In Finland (Hicks 2006; Huusko and Hicks 2009; Kuoppamaa et al. 2009), Northern Sweden (Barnekow et al. 2007) and the Alps (Kamenik et al. 2009) efforts are made to use PAR from fossil records to reconstruct past climate, specifically summer temperatures. This requires high resolution records with good temporal control, because only near-annual variations in PAR can be expected to reflect variations in temperature or precipitation in the way pollen trap records do. Longer-term variations in PAR do not only depend on changes in pollen production, but also on vegetation dynamics, and while these may in turn reflect climate change they do not necessarily do so in the same way as the short term variations in pollen productivity (van der Knaap et al. 2010, this volume).

However, even with such near-annual records, climate reconstructions using PAR would be difficult for Denmark, as PAR, at least for the different tree species studied here, is never strongly correlated with a single climatic variable, as it can be close to a tree line, where species occur close to their climatic limits.
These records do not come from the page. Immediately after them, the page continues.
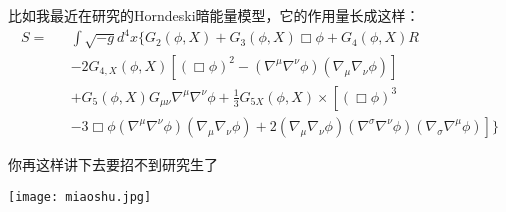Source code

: \documentclass[CJK]{beamer}
\begin{document}
\begin{frame}

\bch
比如我最近在研究的Horndeski暗能量模型，它的作用量长成这样：
{\scriptsize
  \begin{eqnarray}
    S = && \int \sqrt{-g}d^4x \Big\{ G_2(\phi, X) + G_3(\phi, X)\Box\phi + G_4(\phi,X)R \nonumber \\
    && - 2G_{4,X}(\phi, X)\left[(\Box\phi)^2 - (\nabla^\mu\nabla^\nu\phi) (\nabla_\mu\nabla_\nu\phi)\right] \nonumber \\
    && + G_5(\phi, X)G_{\mu\nu}\nabla^\mu\nabla^\nu\phi +\frac{1}{3}G_{5X}(\phi, X)\times\left[(\Box\phi)^3 \right.\nonumber \\
    && \left.- 3 \Box\phi(\nabla^\mu\nabla^\nu\phi) (\nabla_\mu\nabla_\nu\phi) + 2(\nabla_\mu\nabla_\nu\phi)(\nabla^\sigma\nabla^\nu\phi) (\nabla_\sigma\nabla^\mu\phi)\right]\Big\}\nonumber
  \end{eqnarray}
}
\ech
\end{frame}

\begin{frame}
\bch
\skipline
\begin{minipage}{0.4\textwidth}

你再这样讲下去要招不到研究生了
\vskip 2in
\ 
\end{minipage}
\texttt{[image: miaoshu.jpg]}
\ech
\end{frame}


\begin{frame}
\bch
{}
\ech
\end{frame}
\end{document}
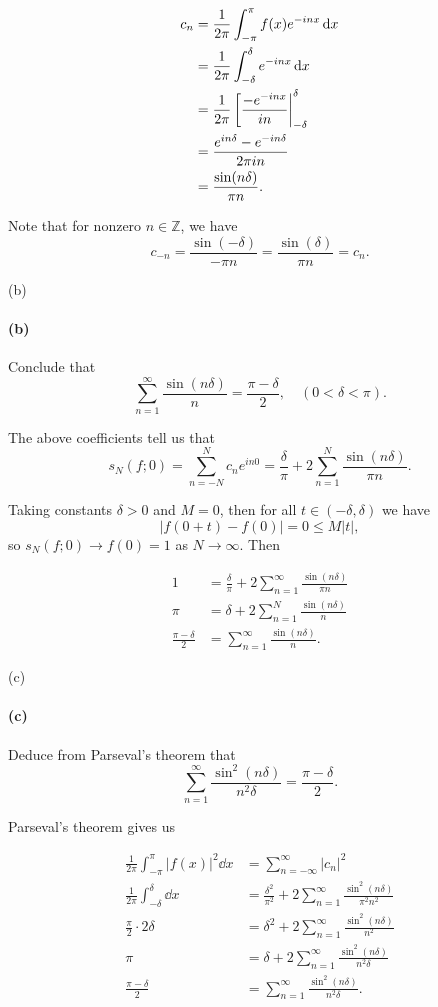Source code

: \documentclass[12pt]{article}
\newenvironment{fullbox}{\begin{lrbox}{\savefullbox}\begin{minipage}{\dimexpr\textwidth-2\fboxsep\relax}}{\end{minipage}\end{lrbox}\begin{center}\framebox[\textwidth]{\usebox{\savefullbox}}\end{center}}
\newenvironment{pbox}[1][]{\begin{fullbox}\ifx#1\empty\else\paragraph{#1}\fi}{\end{fullbox}}
\theoremstyle{definition}
\newcommand{\Z}{\mathbb{Z}}
\begin{document}
\begin{align*}
    c_n &= \frac{1}{2\pi} \int_{-\pi}^{\pi} f(x)e^{-inx} \dd{x} \\
        &= \frac{1}{2\pi} \int_{-\delta}^{\delta} e^{-inx} \dd{x} \\
        &= \frac{1}{2\pi} \eval[\frac{-e^{-inx}}{ i n}|_{-\delta}^{\delta} \\
        &= \frac{e^{in\delta} - e^{-in\delta}}{2\pi in} \\
        &= \frac{\sin(n\delta)}{\pi n}.
\end{align*}

Note that for nonzero $n \in \Z$, we have
\[
    c_{-n}
        = \frac{\sin(-\delta)}{-\pi n}
        = \frac{\sin(\delta)}{\pi n}
        = c_n.
\]


\begin{pbox}[(b)]
    Conclude that
    \[
        \sum_{n=1}^{\infty} \frac{\sin(n\delta)}{n} = \frac{\pi - \delta}{2}, \quad (0 < \delta < \pi).
    \]
\end{pbox}

The above coefficients tell us that
\[
    s_N(f; 0)
        = \sum_{n=-N}^{N} c_n e^{in0}
        = \frac{\delta}{\pi} + 2\sum_{n=1}^{N} \frac{\sin(n\delta)}{\pi n}.
\]


Taking constants $\delta > 0$ and $M = 0$, then for all $t \in (-\delta, \delta)$ we have
\[
    |f(0 + t) - f(0)| = 0 \leq M|t|,
\]
so $s_N(f; 0) \to f(0) = 1$ as $N \to \infty$. Then

\begin{align*}
    1 &= \frac{\delta}{\pi} + 2\sum_{n=1}^{\infty} \frac{\sin(n\delta)}{\pi n} \\
    \pi &= \delta + 2\sum_{n=1}^{N} \frac{\sin(n\delta)}{n} \\
    \frac{\pi - \delta}{2} &= \sum_{n=1}^{\infty} \frac{\sin(n\delta)}{n}.
\end{align*}




\begin{pbox}[(c)]
    Deduce from Parseval's theorem that
    \[
        \sum_{n=1}^{\infty} \frac{\sin^2(n\delta)}{n^2\delta} = \frac{\pi - \delta}{2}.
    \]
\end{pbox}

Parseval's theorem gives us

\begin{align*}
    \frac{1}{2\pi} \int_{-\pi}^{\pi} |f(x)|^2 \dd{x} &= \sum_{n=-\infty}^{\infty} |c_n|^2 \\
    \frac{1}{2\pi} \int_{-\delta}^{\delta} \dd{x} &= \frac{\delta^2}{\pi^2} + 2\sum_{n=1}^{\infty} \frac{\sin^2(n\delta)}{\pi^2 n^2} \\  
    \frac{\pi}{2} \cdot 2\delta &= \delta^2 + 2\sum_{n=1}^{\infty} \frac{\sin^2(n\delta)}{n^2} \\  
    \pi &= \delta + 2\sum_{n=1}^{\infty} \frac{\sin^2(n\delta)}{n^2\delta} \\  
    \frac{\pi - \delta}{2} &= \sum_{n=1}^{\infty} \frac{\sin^2(n\delta)}{n^2\delta}.
\end{align*}
\end{document}
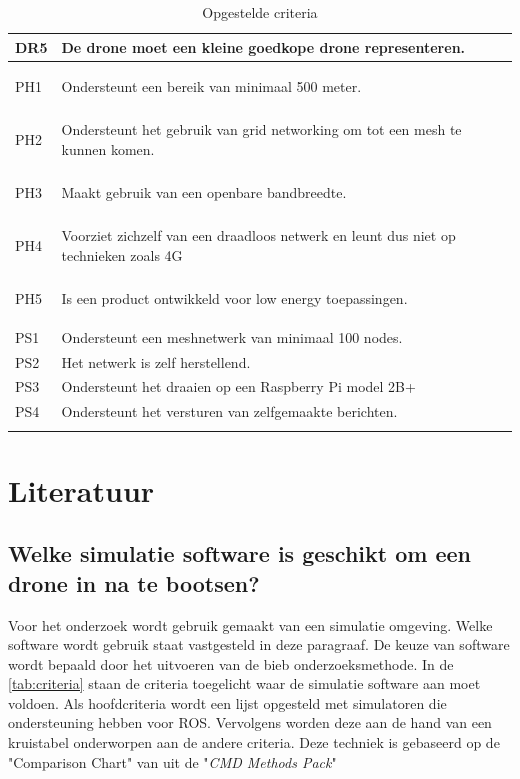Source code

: \documentclass[a4paper, 11pt, oneside]{report}
\begin{document}
\begin{longtable}{|l|l|l|}
		DR5		& De drone moet een kleine goedkope drone representeren.        \\ \hline
		\hypertarget{ph1}{PH1}		& Ondersteunt een bereik van minimaal 500 meter.  \\ \hline
		\hypertarget{ph2}{PH2}		& Ondersteunt het gebruik van grid networking om tot een mesh te kunnen komen.  \\ \hline
		\hypertarget{ph3}{PH3}		& Maakt gebruik van een openbare bandbreedte.\\ \hline
		\hypertarget{ph4}{PH4}		& Voorziet zichzelf van een draadloos netwerk en leunt dus niet op technieken zoals 4G\\ \hline
		\hypertarget{ph5}{PH5}		& Is een product ontwikkeld voor low energy toepassingen. \\ \hline
		PS1		& Ondersteunt een meshnetwerk van minimaal 100 nodes. \\ \hline
		PS2		& Het netwerk is zelf herstellend. \\ \hline
		PS3		& Ondersteunt het draaien op een Raspberry Pi model 2B+ \\ \hline
		PS4		& Ondersteunt het versturen van zelfgemaakte berichten. \\ \hline
		
	\caption{Opgestelde criteria}
	\label{tab:criteria}
\end{longtable}

\chapter{Literatuur}


\section{Welke simulatie software is geschikt om een drone in na te bootsen?}
\label{sec:welkesim}
Voor het onderzoek wordt gebruik gemaakt van een simulatie omgeving.
Welke software wordt gebruik staat vastgesteld in deze paragraaf.
De keuze van software wordt bepaald door het uitvoeren van de bieb onderzoeksmethode. 
In de \autoref{tab:criteria} staan de criteria toegelicht waar de simulatie software aan moet voldoen.
Als hoofdcriteria wordt een lijst opgesteld met simulatoren die ondersteuning hebben voor ROS.
Vervolgens worden deze aan de hand van een kruistabel onderworpen aan de andere criteria.
Deze techniek is gebaseerd op de "Comparison Chart" van \cite{CMDmethod} uit de "\textit{CMD Methods Pack}"
\end{document}
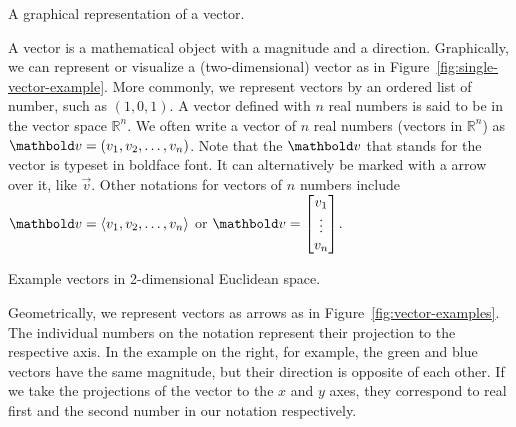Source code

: \begin{marginfigure}[5ex]
  \caption{\label{fig:single-vector-example}A graphical representation of a vector.}
\end{marginfigure}
A vector is a mathematical object with a magnitude and a direction.
Graphically, we can represent or visualize a (two-dimensional) vector
as in Figure~\ref{fig:single-vector-example}.
More commonly,
we represent vectors by an ordered list of number,
such as $(1, 0, 1)$.
A vector defined with $n$ real numbers is said to be in the vector space $\mathbb{R}^{n}$.
We often write a vector of $n$ real numbers (vectors in $\mathbb{R}^{n}$) as
$\vect{v} = (v_{1}, v_{2}, \ldots, v_{n})$.
Note that the $\vect{v}$ that stands for the vector is typeset in boldface font.
It can alternatively be marked with a arrow over it, like $\vec{v}$.
Other notations for vectors of $n$ numbers include
$\vect{v} = \langle v_{1}, v_{2}, \ldots, v_{n}\rangle$ or
$\vect{v} = \begin{bmatrix} v_{1}\\ \vdots\\ v_{n}\\ \end{bmatrix}$.

\begin{marginfigure}[5ex]
  \caption{\label{fig:vector-examples}Example vectors in 2-dimensional Euclidean space.}
\end{marginfigure}
Geometrically, we represent vectors as arrows as in Figure~\ref{fig:vector-examples}.
The individual numbers on the notation represent their projection to the respective axis.
In the example on the right,
for example,
the green and blue vectors have the same magnitude,
but their direction is opposite of each other.
If we take the projections of the vector to the $x$ and $y$ axes,
they correspond to real first and the second number in our notation respectively.

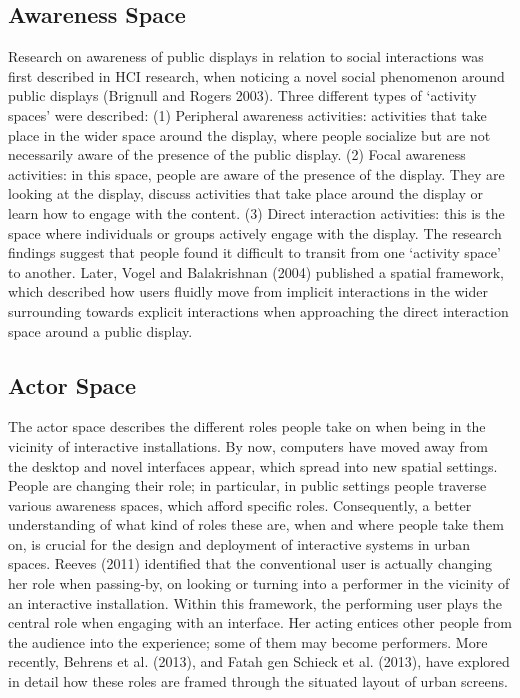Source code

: 
\subsection* {Awareness Space}
Research on awareness of public displays in relation to social interactions was first described in HCI research, when noticing a novel social phenomenon around public displays (Brignull and Rogers 2003). 
Three different types of ‘activity spaces’ were described: (1) Peripheral awareness activities: activities that take place in the wider space around the display, where people socialize but are not necessarily aware of the presence of the public display. (2) Focal awareness activities: in this space, people are aware of the presence of the display. 
They are looking at the display, discuss activities that take place around the display or learn how to engage with the content. (3) Direct interaction activities: this is the space where individuals or groups actively engage with the display. The research findings suggest that
people found it difficult to transit from one ‘activity space’ to another.
Later, Vogel and Balakrishnan (2004) published a spatial framework, which
described how users fluidly move from implicit interactions in the wider surrounding
towards explicit interactions when approaching the direct interaction space
around a public display.

\subsection* {Actor Space}
The actor space describes the different roles people take on when being in the vicinity of interactive installations. 
By now, computers have moved away from the desktop and novel interfaces appear, which spread into new spatial settings.
People are changing their role; in particular, in public settings people traverse various awareness spaces, which afford specific roles. 
Consequently, a better understanding of what kind of roles these are, when and where people take them on, is crucial for the design and deployment of interactive systems in urban spaces.
Reeves (2011) identified that the conventional user is actually changing her role when passing-by, on looking or turning into a performer in the vicinity of an interactive installation. 
Within this framework, the performing user plays the central role when engaging with an interface. 
Her acting entices other people from the audience into the experience; some of them may become performers. 
More recently, Behrens et al. (2013), and Fatah gen Schieck et al. (2013), have explored in detail how these roles are framed through the situated layout of urban screens.

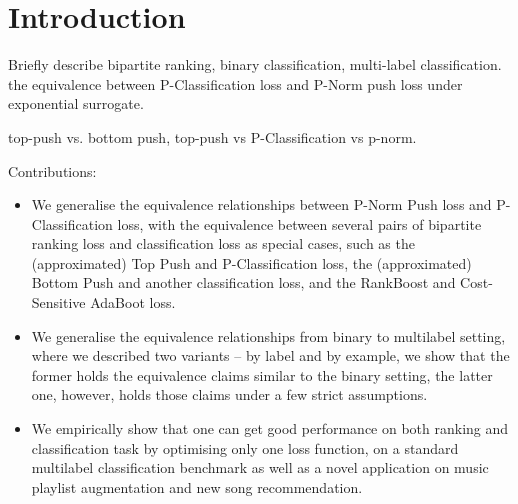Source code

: \section{Introduction}
\label{sec:intro}

{\it



Briefly describe bipartite ranking, binary classification, multi-label classification.
the equivalence between P-Classification loss and P-Norm push loss under exponential surrogate.

top-push vs. bottom push, top-push vs P-Classification vs p-norm.
}

Contributions:
\begin{itemize}
\item We generalise the equivalence relationships between P-Norm Push loss and P-Classification loss, 
      with the equivalence between several pairs of bipartite ranking loss and classification loss as special cases,
      such as the (approximated) Top Push and P-Classification loss, the (approximated) Bottom Push and another classification loss,
      and the RankBoost and Cost-Sensitive AdaBoot loss.
\item We generalise the equivalence relationships from binary to multilabel setting, where we described two variants -- 
      by label and by example, we show that the former holds the equivalence claims similar to the binary setting, 
      the latter one, however, holds those claims under a few strict assumptions.
\item We empirically show that one can get good performance on both ranking and classification task by optimising only one loss function,
      on a standard multilabel classification benchmark as well as a novel application on music playlist augmentation and 
      new song recommendation.
\end{itemize}

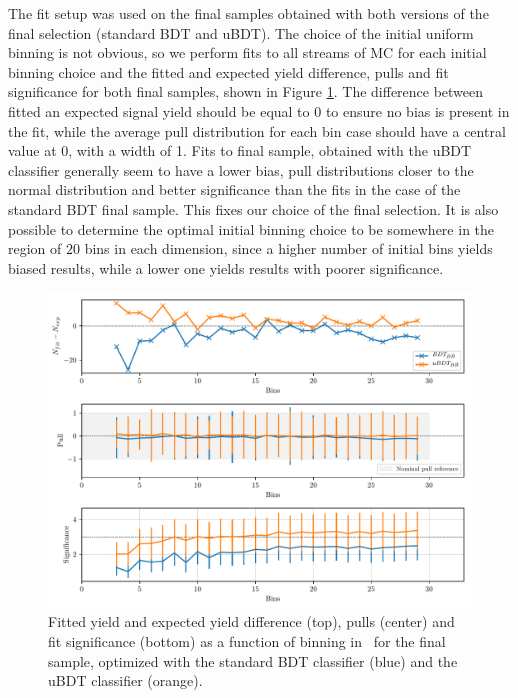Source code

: The fit setup was used on the final samples obtained with both versions of the final selection (standard BDT and uBDT). The choice of the initial uniform binning is not obvious, so we perform fits to all streams of MC for each initial binning choice and the fitted and expected yield difference, pulls and fit significance for both final samples, shown in Figure \ref{fig:sig_binning}. The difference between fitted an expected signal yield should be equal to 0 to ensure no bias is present in the fit, while the average pull distribution for each bin case should have a central value at 0, with a width of 1. Fits to final sample, obtained with the uBDT classifier generally seem to have a lower bias, pull distributions closer to the normal distribution and better significance than the fits in the case of the standard BDT final sample. This fixes our choice of the final selection. It is also possible to determine the optimal initial binning choice to be somewhere in the region of $20$ bins in each dimension, since a higher number of initial bins yields biased results, while a lower one yields results with poorer significance.

\begin{figure}[H]
	\centering
	\captionsetup{width=0.8\linewidth}
	\includegraphics[width=\linewidth]{fig/sig_binning}
	\caption{Fitted yield and expected yield difference (top), pulls (center) and fit significance (bottom) as a function of binning in \vars~for the final sample, optimized with the standard BDT classifier (blue) and the uBDT classifier (orange).}
	\label{fig:sig_binning}
\end{figure}

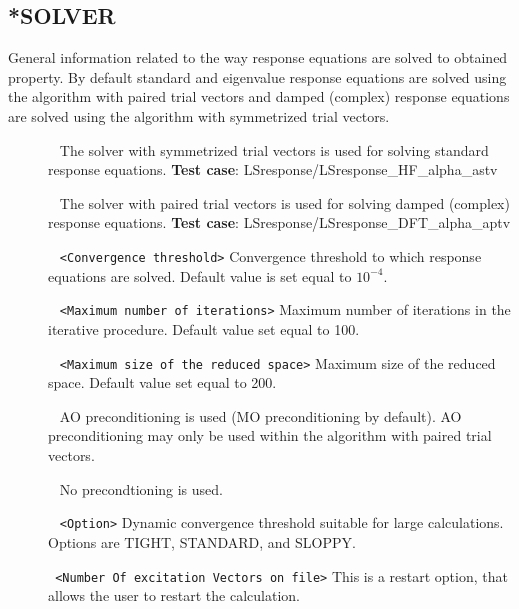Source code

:\subsection{*SOLVER}\label{subsec:responsesolver}
General information related to the way response equations are solved to obtained property.
By default standard and eigenvalue response equations are solved using the
algorithm with paired trial vectors\cite{coriani:2007} and damped
(complex) response equations are solved using the algorithm with
symmetrized trial vectors\cite{kauczor:2011}.\newline
\begin{description}
\item[] \verb| | \newline
The solver with symmetrized trial vectors is used for solving standard
response equations.\newline
{\bf Test case}: LSresponse/LSresponse\_HF\_alpha\_astv
\item[] \verb| | \newline
The solver with paired trial vectors is used for solving damped (complex)
response equations.\newline
{\bf Test case}: LSresponse/LSresponse\_DFT\_alpha\_aptv
\item[] \verb| | \newline
\verb|<Convergence threshold>|\newline
Convergence threshold to which response equations are solved.
Default value is set equal to $10^{-4}$.
\item[] \verb| | \newline
\verb|<Maximum number of iterations>|\newline
Maximum number of iterations in the iterative procedure.
Default value set equal to 100.
\item[] \verb| | \newline
\verb|<Maximum size of the reduced space>|\newline
Maximum size of the reduced space.
Default value set equal to 200.
\item[] \verb| | \newline
AO preconditioning is used (MO preconditioning by default).
AO preconditioning may only be used within the algorithm with paired trial vectors.
\item[] \verb| | \newline
No precondtioning is used.
\item[] \verb| | \newline
\verb|<Option>|\newline 
Dynamic convergence threshold suitable for large calculations.
Options are TIGHT, STANDARD, and SLOPPY.
\item[] \verb| | \newline
\verb|<Number Of excitation Vectors on file>|\newline 
This is a restart option, that allows the user to restart the calculation. 


\end{description}

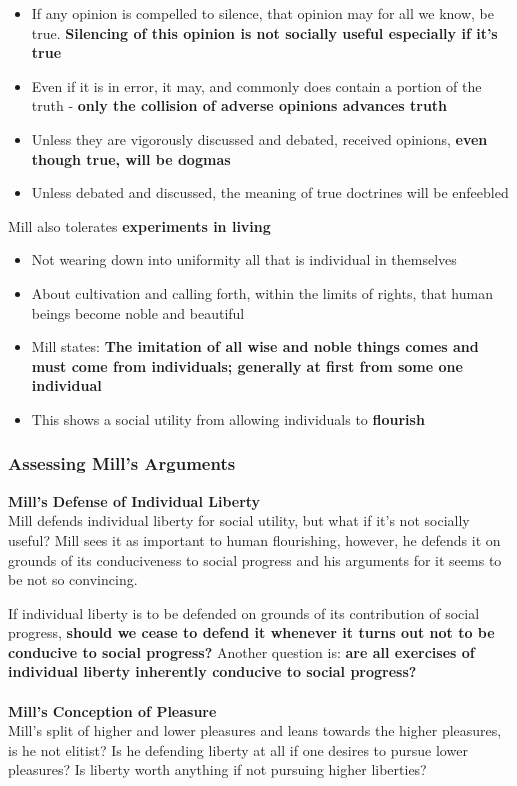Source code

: \documentclass[12pt, letterpaper]{article}
\begin{document}
\begin{itemize}
	\item If any opinion is compelled to silence, that opinion may for all we know, be true. \textbf{Silencing of this opinion is not socially useful especially if it's true}
	\item Even if it is in error, it may, and commonly does contain a portion of the truth - \textbf{only the collision of adverse opinions advances truth}
	\item Unless they are vigorously discussed and debated, received opinions, \textbf{even though true, will be dogmas}
	\item Unless debated and discussed, the meaning of true doctrines will be enfeebled
\end{itemize}
Mill also tolerates \textbf{experiments in living}
\begin{itemize}
	\item Not wearing down into uniformity all that is individual in themselves
	\item About cultivation and calling forth, within the limits of rights, that human beings become noble and beautiful
	\item Mill states: \textbf{The imitation of all wise and noble things comes and must come from individuals; generally at first from some one individual}
	\item This shows a social utility from allowing individuals to \textbf{flourish}
\end{itemize}

\subsubsection{Assessing Mill's Arguments}
\textbf{Mill's Defense of Individual Liberty}\\
Mill defends individual liberty for social utility, but what if it's not socially useful?
Mill sees it as important to human flourishing, however, he defends it on grounds of its conduciveness to social progress and his arguments for it seems to be not so convincing.

If individual liberty is to be defended on grounds of its contribution of social progress, \textbf{should we cease to defend it whenever it turns out not to be conducive to social progress?} Another question is: \textbf{are all exercises of individual liberty inherently conducive to social progress?}\\\\
\textbf{Mill's Conception of Pleasure}\\
Mill's split of higher and lower pleasures and leans towards the higher pleasures, is he not elitist? Is he defending liberty at all if one desires to pursue lower pleasures? Is liberty worth anything if not pursuing higher liberties?
\end{document}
In Denmark, this study and others show that PAR usually depends on combinations of temperature and precipitation at different times of the year.

Conclusions

The results of this study show that the annual pollen production for most tree species in Draved Forest is determined by a combination of climatic variables during the previous season when flower buds and pollen were formed, and the season when pollen is released and dispersed. Summer temperature of the year before flowering is one of the most important factors, but exactly which month’s temperature is most important varies from species to species. The effects of precipitation are even more variable between species, and while most observed effects of temperature are positive, the effects of precipitation can be both positive and negative, depending on species and time of year. Linear modelling shows that combinations of monthly average temperature and monthly precipitation can explain between 10% (for Alnus) and 80% (for Fagus) of the inter-annual variability in pollen deposition.

Internal, biological factors in the plants and resource limitations were expected to limit high flowering in consecutive years, but except possibly in Alnus, such effects were apparently much weaker than the effects of temperature and precipitation. No significant cyclicity was detected in the pollen accumulation of the different species. It is possible that the time series is still too short to detect cyclicity, even though it is the longest pollen trapping series in existence so far.

For Corylus and Ulmus, impact of local vegetation causes some traps to show different annual variation and a different relationship to climatic variables, underlining the advantage of using multiple traps within a study area.

The pollen accumulation rates observed in the traps are comparable to those calculated for podzol soils in the forest, indicating that the trapping results are also useful for interpreting subfossil records.